CARLSBAD, Calif., Jan. 12, 2016 /PRNewswire/ -- Ionis Pharmaceuticals, Inc. (IONS) announced today that it has earned a milestone payment of $2.15 million from Biogen for completing the target enrollment of the Phase 3 CHERISH study. The study is designed to support marketing approval of nusinersen in children with spinal muscular atrophy (SMA).

"Achieving our target enrollment number in CHERISH brings us one step closer to a marketing application for children with SMA. We also plan to complete enrollment in ENDEAR, our Phase 3 study evaluating nusinersen in infants with SMA, in the first half of this year. This progress sets the stage for Phase 3 data from both of these programs in 2017," said B. Lynne Parshall, chief operating officer at Ionis Pharmaceuticals. "We would like to thank the parents and families for their participation in CHERISH as well as the investigators and sites for the achievement of this milestone. We also appreciate the support from the broader SMA community. We, along with Biogen, are committed to advancing nusinersen toward the market as rapidly as possible."

CHERISH, a Phase 3 study of nusinersen, is a randomized, double-blind, sham-procedure controlled fifteen month study in approximately 117 children who are non-ambulatory with SMA between the ages of 2 to 12. The study will evaluate the efficacy and safety of 12 mg doses of nusinersen with a primary endpoint of a change in the Hammersmith Functional Motor Scale-Expanded (HFMSE), a validated method to measure changes in muscle function in patients with SMA. Additional efficacy endpoints are also included in the study. For further study information, please visit and search for nusinersen or the identifier number NCT02193074 or visit the nusinersen study site at

SMA is a severe genetic disease that affects approximately 30,000 to 35,000 patients in the United States, Europe and Japan. There are no approved treatments for SMA. The disease is caused by a loss of, or defect in, the survival motor neuron 1 (SMN1) gene, leading to a decrease in the survival motor neuron (SMN) protein.

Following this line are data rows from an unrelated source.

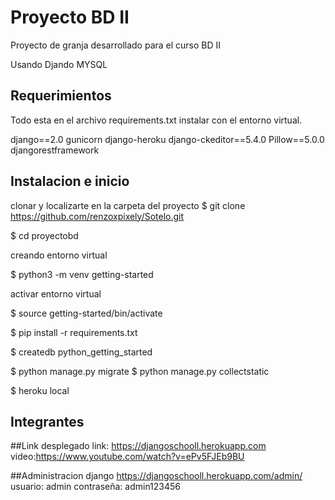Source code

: # Proyecto BD II

Proyecto de granja desarrollado para el curso BD II

Usando
Djando
MYSQL


## Requerimientos

Todo esta en el archivo requirements.txt instalar con el entorno virtual.

django==2.0
gunicorn
django-heroku
django-ckeditor==5.4.0
Pillow==5.0.0
djangorestframework

## Instalacion e inicio
clonar y localizarte en la carpeta del proyecto
$ git clone https://github.com/renzoxpixely/Sotelo.git

$ cd proyectobd

creando entorno virtual

$ python3 -m venv getting-started

activar entorno virtual

$ source getting-started/bin/activate

$ pip install -r requirements.txt

$ createdb python_getting_started

$ python manage.py migrate
$ python manage.py collectstatic

$ heroku local

## Integrantes


##Link desplegado 
link: https://djangoschooll.herokuapp.com
video:https://www.youtube.com/watch?v=ePv5FJEb9BU

##Administracion django
https://djangoschooll.herokuapp.com/admin/
usuario: admin contraseña: admin123456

SMN is critical to the health and survival of nerve cells in the spinal cord that are responsible for neuromuscular growth and function. One in 50 people, the equivalent of about six million people in the United States, are carriers of a defective SMN1 gene, which is unable to produce fully functional SMN protein. Carriers experience no symptoms and do not develop the disease. However, when both parents are carriers, there is a one in four chance that their child will have SMA.

Natural history studies have been conducted in patients with SMA. Type I is the most severe form of SMA and most infants with Type I SMA die in infancy. In a 2009 paper by Rudnik-Schoneborni, the median age for event-free survival in infants with Type I SMA was 6.1 months. In a contemporaneous study published in 2014 by the Pediatric Neuromuscular Clinical Research group (PNCR)ii, the median age for event-free survival in infants with two copies of SMN2 was 10.5 months. The severity of SMA correlates with the amount of SMN protein. Infants with Type I SMA produce very little SMN protein and have a life expectancy of less than two years. Children with Type II have greater amounts of SMN protein but still have a shortened lifespan and are never able to walk. Children with Type III have a normal lifespan but accumulate life-long physical disabilities as they grow.